I’ve found many times in the world of Wi-Fi we sometimes forget this maxim, and look to some RF or 802.11 problems first. Since the complaints usually come in the form of, “the Wireless network is not working”… we just follow along and start troubleshooting at the parts we can’t see.
I was reminded of this flaw a while ago when called out on an urgent, must get here today, the network isn’t working, 4-hour drive one-way, emergency troubleshooting issue. I show up on-site and hear the IT department’s complaints. Their Chromebooks were not able to use Google for web searching, Bing worked, Yahoo worked, just not Google.
After learned of this unique issue, I then took a couple of minutes of a training intervention to explain it wasn’t an ‘emergency’ since search engines and the entire access to the Internet was still working. We then got down to solving their issue.

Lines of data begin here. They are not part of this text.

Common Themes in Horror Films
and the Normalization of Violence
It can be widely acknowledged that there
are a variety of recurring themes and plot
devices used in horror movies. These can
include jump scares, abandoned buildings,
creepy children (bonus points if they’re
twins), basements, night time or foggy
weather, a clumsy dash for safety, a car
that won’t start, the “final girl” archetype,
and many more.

After years and years of hearing people first blame the Wireless network – and finding the issues were never a Wi-Fi one in the past – I started by walking the IT staff through the packet flows from client device, through Access Point, switch fabric, router, firewall, ISP connection, etc.

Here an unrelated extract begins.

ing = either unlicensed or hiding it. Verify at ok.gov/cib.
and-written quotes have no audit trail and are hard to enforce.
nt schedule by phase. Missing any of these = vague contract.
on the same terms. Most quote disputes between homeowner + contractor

They swore the VLAN the new Access Points that were not working, was exactly the same VLAN as the old working Access Points . So we did some empirical checking, and the Chromebooks worked on the old SSIDs via the old APs and yet failed on the new SSIDs and the new APs. Hmmm…
Just to humor me, I asked to see the switch configurations and VLAN assignments. They didn’t know how to access the switches – they were Cisco-trained folks and had HP switches. (no comments please) – So instead I just looked at the IP addresses given to clients from the older APs vs the newer APs. Funny they were from entirely different subnets, not just a little off, but public IPs on the old and private IPs on the new. So we tried to find what their external IP addresses were using http://whatismyip.com. Yep, as you would expect, totally different.
When we finally found someone to help track down access to the management side of their switches – we did find the two sets of access points were using not only different VLANs, but different DNS, different firewalls, and different ISPs.
So back to the title of this blog, “Always Check The VLAN” – should be just as ingrained in Wireless LAN Professionals, as the older, “Always Check The Physical”.This is just one simple experience out of many I’ve had over the years when if I’d just checked the VLAN status first – we would have saved a lot of time in troubleshooting the Wireless LAN.
I knew this, have taught it for years, and yet I also was seduced by the customers insistence that it was a “Wireless Problem”. Try to learn from my mistakes and Always Check The VLAN before chasing down Wi-Fi rat holes.